Just when we thought the great graphics card (GPU) crunch was coming to an end, we’ve been stung with another invisible enemy – inflation. The money you’ve saved up yesterday isn’t worth as much as it is today, which means big trouble for your dollar going as far as possible.
Couple that to the DDR5 platform becoming the standard and new sockets coming (the inevitable death of Socket AM4!) digging deep into your pockets for your next big-ticket gadget or tech purchase seems less and less likely.
So how can you finance your next big-ticket purchase? What pitfalls can you avoid?
Don’t use the credit card
Though you may be tempted to finance your next big-ticket tech purchase on the credit card – don’t. Businesses often fail using short term debt to finance purchases they will use long term. Fine if you’re buying little things like keyboards, though.
Worse still is that credit card interest is sky high compared to personal loans. They also roll over each month if you haven’t paid them off, which means you could be on the hook for thousands upon thousands in additional interest – leaving you in the lurch when the GeForce 50/Radeon 7000 series or AM6 comes calling.
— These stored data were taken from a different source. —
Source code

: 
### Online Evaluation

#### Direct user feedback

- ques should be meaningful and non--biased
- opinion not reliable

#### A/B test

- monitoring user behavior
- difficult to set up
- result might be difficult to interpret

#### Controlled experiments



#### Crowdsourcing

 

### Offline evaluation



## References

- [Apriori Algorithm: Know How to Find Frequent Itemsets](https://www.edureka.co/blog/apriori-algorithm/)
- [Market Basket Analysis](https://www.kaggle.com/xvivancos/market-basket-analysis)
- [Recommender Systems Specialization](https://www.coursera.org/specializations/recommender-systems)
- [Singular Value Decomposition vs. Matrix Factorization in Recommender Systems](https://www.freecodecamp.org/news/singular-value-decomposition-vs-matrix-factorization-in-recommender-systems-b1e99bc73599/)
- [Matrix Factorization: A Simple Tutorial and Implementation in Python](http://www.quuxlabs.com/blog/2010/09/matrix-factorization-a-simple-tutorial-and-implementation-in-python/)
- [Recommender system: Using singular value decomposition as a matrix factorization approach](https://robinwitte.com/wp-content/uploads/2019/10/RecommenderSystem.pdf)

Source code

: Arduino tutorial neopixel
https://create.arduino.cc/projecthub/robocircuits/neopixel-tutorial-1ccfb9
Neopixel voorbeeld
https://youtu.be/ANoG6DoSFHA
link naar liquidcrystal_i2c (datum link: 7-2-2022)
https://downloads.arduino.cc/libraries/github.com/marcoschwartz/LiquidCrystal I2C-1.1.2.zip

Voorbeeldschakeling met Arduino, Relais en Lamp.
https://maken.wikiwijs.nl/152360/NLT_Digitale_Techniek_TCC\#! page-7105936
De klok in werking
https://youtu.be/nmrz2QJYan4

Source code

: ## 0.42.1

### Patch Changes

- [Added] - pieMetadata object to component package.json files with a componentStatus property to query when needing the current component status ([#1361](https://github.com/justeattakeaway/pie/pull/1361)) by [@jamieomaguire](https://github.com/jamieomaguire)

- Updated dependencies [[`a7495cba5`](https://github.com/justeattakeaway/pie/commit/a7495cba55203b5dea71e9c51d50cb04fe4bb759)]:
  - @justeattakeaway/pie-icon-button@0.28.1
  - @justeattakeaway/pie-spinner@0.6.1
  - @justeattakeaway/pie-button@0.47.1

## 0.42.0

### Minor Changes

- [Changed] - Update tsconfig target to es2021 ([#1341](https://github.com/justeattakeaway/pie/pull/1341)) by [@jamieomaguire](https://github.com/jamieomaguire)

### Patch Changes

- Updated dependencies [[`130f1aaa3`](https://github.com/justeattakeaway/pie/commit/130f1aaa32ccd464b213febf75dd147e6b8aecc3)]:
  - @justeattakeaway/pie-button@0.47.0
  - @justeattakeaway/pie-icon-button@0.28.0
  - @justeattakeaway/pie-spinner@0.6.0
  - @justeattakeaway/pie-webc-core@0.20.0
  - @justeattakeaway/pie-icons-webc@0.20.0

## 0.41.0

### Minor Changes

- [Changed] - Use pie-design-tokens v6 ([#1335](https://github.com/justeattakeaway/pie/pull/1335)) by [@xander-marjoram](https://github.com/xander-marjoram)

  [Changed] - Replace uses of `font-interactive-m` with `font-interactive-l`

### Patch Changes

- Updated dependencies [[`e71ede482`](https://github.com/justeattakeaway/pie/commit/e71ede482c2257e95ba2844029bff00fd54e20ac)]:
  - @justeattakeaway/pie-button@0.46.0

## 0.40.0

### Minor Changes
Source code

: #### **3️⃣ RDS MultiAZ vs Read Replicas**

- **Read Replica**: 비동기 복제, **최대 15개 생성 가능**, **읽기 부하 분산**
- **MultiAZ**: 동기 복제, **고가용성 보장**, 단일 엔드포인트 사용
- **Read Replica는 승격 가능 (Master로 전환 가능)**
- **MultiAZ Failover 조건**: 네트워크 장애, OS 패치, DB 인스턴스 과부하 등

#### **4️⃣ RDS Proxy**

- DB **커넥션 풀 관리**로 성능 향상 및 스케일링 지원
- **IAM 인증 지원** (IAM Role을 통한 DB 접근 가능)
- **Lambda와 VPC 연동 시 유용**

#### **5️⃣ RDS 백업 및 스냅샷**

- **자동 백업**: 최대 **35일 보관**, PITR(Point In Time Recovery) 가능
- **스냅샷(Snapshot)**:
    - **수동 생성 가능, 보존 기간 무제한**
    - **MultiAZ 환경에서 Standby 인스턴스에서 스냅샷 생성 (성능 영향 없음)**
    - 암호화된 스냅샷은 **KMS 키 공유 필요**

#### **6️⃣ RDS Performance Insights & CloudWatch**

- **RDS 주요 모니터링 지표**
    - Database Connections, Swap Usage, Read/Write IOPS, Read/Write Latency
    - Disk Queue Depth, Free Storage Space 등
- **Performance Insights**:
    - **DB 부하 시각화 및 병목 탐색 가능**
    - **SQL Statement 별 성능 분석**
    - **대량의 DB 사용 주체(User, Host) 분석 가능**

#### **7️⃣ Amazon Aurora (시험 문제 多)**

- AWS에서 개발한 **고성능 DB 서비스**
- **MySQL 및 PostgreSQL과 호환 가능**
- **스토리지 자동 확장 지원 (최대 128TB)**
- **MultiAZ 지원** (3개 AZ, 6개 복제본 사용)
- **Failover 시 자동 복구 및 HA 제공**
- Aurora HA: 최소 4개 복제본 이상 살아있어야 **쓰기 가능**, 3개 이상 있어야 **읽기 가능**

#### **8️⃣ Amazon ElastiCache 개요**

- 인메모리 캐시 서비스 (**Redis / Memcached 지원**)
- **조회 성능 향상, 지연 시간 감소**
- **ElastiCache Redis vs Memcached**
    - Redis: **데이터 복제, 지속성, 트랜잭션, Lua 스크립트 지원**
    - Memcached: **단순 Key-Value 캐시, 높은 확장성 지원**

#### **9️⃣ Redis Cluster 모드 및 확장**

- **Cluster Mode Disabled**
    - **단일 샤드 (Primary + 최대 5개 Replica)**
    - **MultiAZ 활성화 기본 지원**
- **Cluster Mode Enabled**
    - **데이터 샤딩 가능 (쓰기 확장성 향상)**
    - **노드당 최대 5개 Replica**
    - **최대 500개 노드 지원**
What is your credit score?
A credit score is literally a score or number – usually out of 1200 and 0 – showing banks and lenders if you are a good borrower – or not. Taking out too many debts, paying bills late, or making too many inquiries can lower your score. Paying bills on time and having few debts means you have a higher score. A higher score means you’re a lower risk and vice versa. A higher score means lenders are more likely to approve loans – and at more competitive rates. You can check your score and entire credit history once per year for free at a credit reporting bureau.
Taking out a personal loan
The best and most cost-effective way to finance your big-ticket tech purchase is to take out a personal loan. It may be a little inconvenient compared with paying cash or with your credit card, but in most cases, you can have funds transferred within a few hours if you’re approved. Where credit card interest rates hover around 18-20%p.a., personal loans are around 9-11%p.a. – and personal loans are on fixed terms, which means your interest paid is too.
If you have a lot of little credit card debts nipping at your heels and damaging your credit score, you may want to consider taking out a debt consolidation loan. This is a personal loan that you use to get rid of all your debts in one payment. You then make regular repayments on the personal loan. The best part of this is each repayment gets you closer to a zero balance.
Using a broker
A personal loan broker can help you find a more competitive loan than simply going to your bank and getting the cookie cutter loan that they offer everyone. Shopping around on your behalf, a broker can find a personal loan that’s better suited for you and your financial situation. It’s worth a look!